Here the job is to transcribe the data verbatim while leaving each picture out.

Start of DATA FOR ANALYSIS

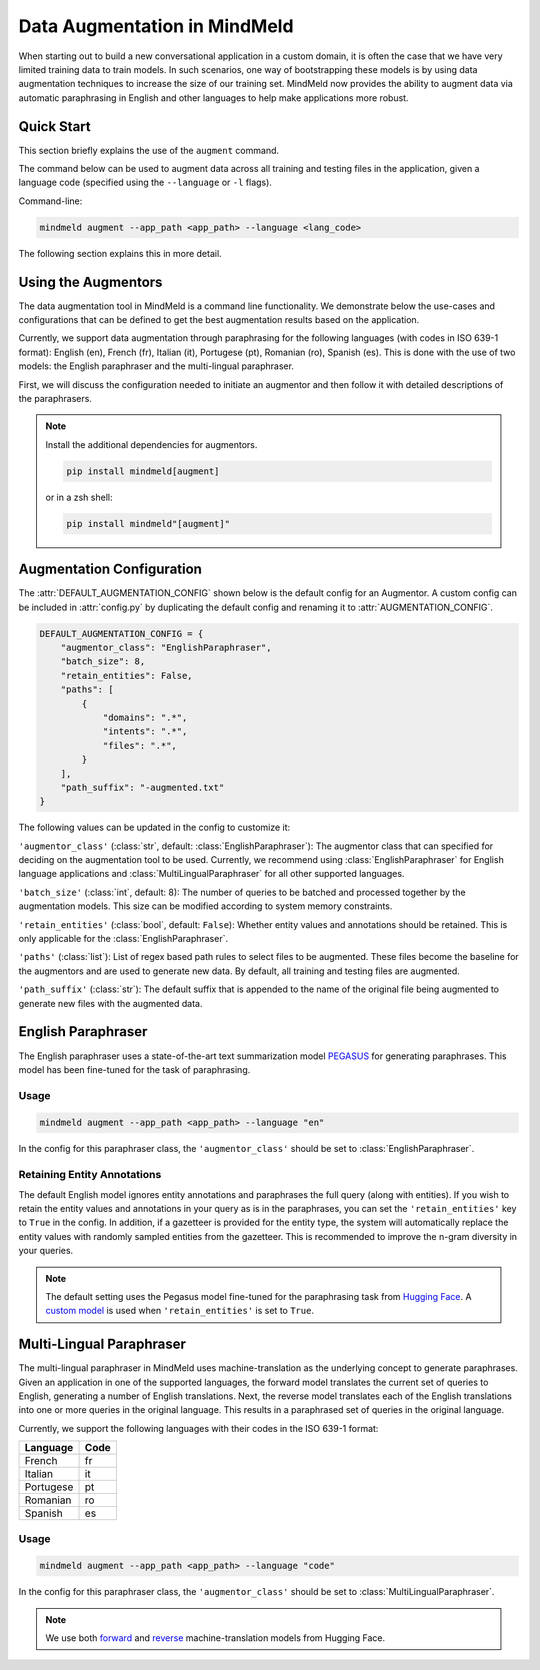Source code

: Data Augmentation in MindMeld
=============================

When starting out to build a new conversational application in a custom domain, it is often the case that we have very limited training data to train models. In such scenarios, one way of bootstrapping these models is by using data augmentation techniques to increase the size of our training set. MindMeld now provides the ability to augment data via automatic paraphrasing in English and other languages to help make applications more robust.

Quick Start
-----------
This section briefly explains the use of the ``augment`` command.

The command below can be used to augment data across all training and testing files in the application, given a language code (specified using the ``--language`` or ``-l`` flags).

Command-line:

.. code-block:: console

    mindmeld augment --app_path <app_path> --language <lang_code>

The following section explains this in more detail.

Using the Augmentors
--------------------

The data augmentation tool in MindMeld is a command line functionality. We demonstrate below the use-cases and configurations that
can be defined to get the best augmentation results based on the application.

Currently, we support data augmentation through paraphrasing for the following languages (with codes in ISO 639-1 format): English (en), French (fr), Italian (it), Portugese (pt), Romanian (ro), Spanish (es). This is done with the use of two models: the English paraphraser and the multi-lingual paraphraser.

First, we will discuss the configuration needed to initiate an augmentor and then follow it with detailed descriptions of the paraphrasers.

.. note::

    Install the additional dependencies for augmentors.

    .. code-block:: console

        pip install mindmeld[augment]

    or in a zsh shell:

    .. code-block:: console

        pip install mindmeld"[augment]"

Augmentation Configuration
--------------------------

The :attr:`DEFAULT_AUGMENTATION_CONFIG` shown below is the default config for an Augmentor.
A custom config can be included in :attr:`config.py` by duplicating the default config and renaming it to :attr:`AUGMENTATION_CONFIG`.

.. code-block:: python

    DEFAULT_AUGMENTATION_CONFIG = {
        "augmentor_class": "EnglishParaphraser",
        "batch_size": 8,
        "retain_entities": False,
        "paths": [
            {
                "domains": ".*",
                "intents": ".*",
                "files": ".*",
            }
        ],
        "path_suffix": "-augmented.txt"
    }

The following values can be updated in the config to customize it:

``'augmentor_class'`` (:class:`str`, default: :class:`EnglishParaphraser`): The augmentor class that can specified for deciding on the augmentation tool to be used. Currently, we recommend using :class:`EnglishParaphraser` for English language applications and :class:`MultiLingualParaphraser` for all other supported languages.

``'batch_size'`` (:class:`int`, default: 8): The number of queries to be batched and processed together by the augmentation models. This size can be modified according to system memory constraints.

``'retain_entities'`` (:class:`bool`, default: ``False``): Whether entity values and annotations should be retained. This is only applicable for the :class:`EnglishParaphraser`.

``'paths'`` (:class:`list`): List of regex based path rules to select files to be augmented. These files become the baseline for the augmentors and are used to generate new data. By default, all training and testing files are augmented.

``'path_suffix'`` (:class:`str`): The default suffix that is appended to the name of the original file being augmented to generate new files with the augmented data.

English Paraphraser
-------------------

The English paraphraser uses a state-of-the-art text summarization model `PEGASUS <https://ai.googleblog.com/2020/06/pegasus-state-of-art-model-for.html>`_ for generating paraphrases. This model has been fine-tuned for the task of paraphrasing.

Usage
^^^^^

.. code-block:: console

    mindmeld augment --app_path <app_path> --language "en"

In the config for this paraphraser class, the ``'augmentor_class'`` should be set to :class:`EnglishParaphraser`.

Retaining Entity Annotations
^^^^^^^^^^^^^^^^^^^^^^^^^^^^

The default English model ignores entity annotations and paraphrases the full query (along with entities). If you wish to retain the entity values and annotations in your query as is in the paraphrases, you can set the ``'retain_entities'`` key to ``True`` in the config.
In addition, if a gazetteer is provided for the entity type, the system will automatically replace the entity values with randomly sampled entities from the gazetteer. This is recommended to improve the n-gram diversity in your queries.

.. note::

    The default setting uses the Pegasus model fine-tuned for the paraphrasing task from `Hugging Face <https://huggingface.co/tuner007/pegasus_paraphrase>`_.
    A `custom model <https://mindmeld-binaries.s3.amazonaws.com/paraphraser/paraphrase_retain_entities.zip>`_ is used when ``'retain_entities'`` is set to ``True``.

Multi-Lingual Paraphraser
-------------------------

The multi-lingual paraphraser in MindMeld uses machine-translation as the underlying concept to generate paraphrases. Given an application in one of the supported languages, the forward model translates the current set of queries to English, generating a number of English translations. Next, the reverse model translates each of the English translations into one or more queries in the original language. This results in a paraphrased set of queries in the original language.

Currently, we support the following languages with their codes in the ISO 639-1 format:

+--------------+-------+
| Language     | Code  |
+==============+=======+
| French       | fr    |
+--------------+-------+
| Italian      | it    |
+--------------+-------+
| Portugese    | pt    |
+--------------+-------+
| Romanian     | ro    |
+--------------+-------+
| Spanish      | es    |
+--------------+-------+


Usage
^^^^^

.. code-block:: console

    mindmeld augment --app_path <app_path> --language "code"

In the config for this paraphraser class, the ``'augmentor_class'`` should be set to :class:`MultiLingualParaphraser`.

.. note::

    We use both `forward <https://huggingface.co/Helsinki-NLP/opus-mt-ROMANCE-en>`_ and `reverse <https://huggingface.co/Helsinki-NLP/opus-mt-en-ROMANCE>`_ machine-translation models from Hugging Face.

End of DATA FOR ANALYSIS

REPLY =>
Source code

: Data Augmentation in MindMeld
=============================

When starting out to build a new conversational application in a custom domain, it is often the case that we have very limited training data to train models. In such scenarios, one way of bootstrapping these models is by using data augmentation techniques to increase the size of our training set. MindMeld now provides the ability to augment data via automatic paraphrasing in English and other languages to help make applications more robust.

Quick Start
-----------
This section briefly explains the use of the ``augment`` command.

The command below can be used to augment data across all training and testing files in the application, given a language code (specified using the ``--language`` or ``-l`` flags).

Command-line:

.. code-block:: console

    mindmeld augment --app_path <app_path> --language <lang_code>

The following section explains this in more detail.

Using the Augmentors
--------------------

The data augmentation tool in MindMeld is a command line functionality. We demonstrate below the use-cases and configurations that
can be defined to get the best augmentation results based on the application.

Currently, we support data augmentation through paraphrasing for the following languages (with codes in ISO 639-1 format): English (en), French (fr), Italian (it), Portugese (pt), Romanian (ro), Spanish (es). This is done with the use of two models: the English paraphraser and the multi-lingual paraphraser.

First, we will discuss the configuration needed to initiate an augmentor and then follow it with detailed descriptions of the paraphrasers.

.. note::

    Install the additional dependencies for augmentors.

    .. code-block:: console

        pip install mindmeld[augment]

    or in a zsh shell:

    .. code-block:: console

        pip install mindmeld"[augment]"

Augmentation Configuration
--------------------------

The :attr:`DEFAULT_AUGMENTATION_CONFIG` shown below is the default config for an Augmentor.
A custom config can be included in :attr:`config.py` by duplicating the default config and renaming it to :attr:`AUGMENTATION_CONFIG`.

.. code-block:: python

    DEFAULT_AUGMENTATION_CONFIG = {
        "augmentor_class": "EnglishParaphraser",
        "batch_size": 8,
        "retain_entities": False,
        "paths": [
            {
                "domains": ".*",
                "intents": ".*",
                "files": ".*",
            }
        ],
        "path_suffix": "-augmented.txt"
    }

The following values can be updated in the config to customize it:

``'augmentor_class'`` (:class:`str`, default: :class:`EnglishParaphraser`): The augmentor class that can specified for deciding on the augmentation tool to be used. Currently, we recommend using :class:`EnglishParaphraser` for English language applications and :class:`MultiLingualParaphraser` for all other supported languages.

``'batch_size'`` (:class:`int`, default: 8): The number of queries to be batched and processed together by the augmentation models. This size can be modified according to system memory constraints.

``'retain_entities'`` (:class:`bool`, default: ``False``): Whether entity values and annotations should be retained. This is only applicable for the :class:`EnglishParaphraser`.

``'paths'`` (:class:`list`): List of regex based path rules to select files to be augmented. These files become the baseline for the augmentors and are used to generate new data. By default, all training and testing files are augmented.

``'path_suffix'`` (:class:`str`): The default suffix that is appended to the name of the original file being augmented to generate new files with the augmented data.

English Paraphraser
-------------------

The English paraphraser uses a state-of-the-art text summarization model `PEGASUS <https://ai.googleblog.com/2020/06/pegasus-state-of-art-model-for.html>`_ for generating paraphrases. This model has been fine-tuned for the task of paraphrasing.

Usage
^^^^^

.. code-block:: console

    mindmeld augment --app_path <app_path> --language "en"

In the config for this paraphraser class, the ``'augmentor_class'`` should be set to :class:`EnglishParaphraser`.

Retaining Entity Annotations
^^^^^^^^^^^^^^^^^^^^^^^^^^^^

The default English model ignores entity annotations and paraphrases the full query (along with entities). If you wish to retain the entity values and annotations in your query as is in the paraphrases, you can set the ``'retain_entities'`` key to ``True`` in the config.
In addition, if a gazetteer is provided for the entity type, the system will automatically replace the entity values with randomly sampled entities from the gazetteer. This is recommended to improve the n-gram diversity in your queries.

.. note::

    The default setting uses the Pegasus model fine-tuned for the paraphrasing task from `Hugging Face <https://huggingface.co/tuner007/pegasus_paraphrase>`_.
    A `custom model <https://mindmeld-binaries.s3.amazonaws.com/paraphraser/paraphrase_retain_entities.zip>`_ is used when ``'retain_entities'`` is set to ``True``.

Multi-Lingual Paraphraser
-------------------------

The multi-lingual paraphraser in MindMeld uses machine-translation as the underlying concept to generate paraphrases. Given an application in one of the supported languages, the forward model translates the current set of queries to English, generating a number of English translations. Next, the reverse model translates each of the English translations into one or more queries in the original language. This results in a paraphrased set of queries in the original language.

Currently, we support the following languages with their codes in the ISO 639-1 format:

+--------------+-------+
| Language     | Code  |
+==============+=======+
| French       | fr    |
+--------------+-------+
| Italian      | it    |
+--------------+-------+
| Portugese    | pt    |
+--------------+-------+
| Romanian     | ro    |
+--------------+-------+
| Spanish      | es    |
+--------------+-------+


Usage
^^^^^

.. code-block:: console

    mindmeld augment --app_path <app_path> --language "code"

In the config for this paraphraser class, the ``'augmentor_class'`` should be set to :class:`MultiLingualParaphraser`.

.. note::

    We use both `forward <https://huggingface.co/Helsinki-NLP/opus-mt-ROMANCE-en>`_ and `reverse <https://huggingface.co/Helsinki-NLP/opus-mt-en-ROMANCE>`_ machine-translation models from Hugging Face.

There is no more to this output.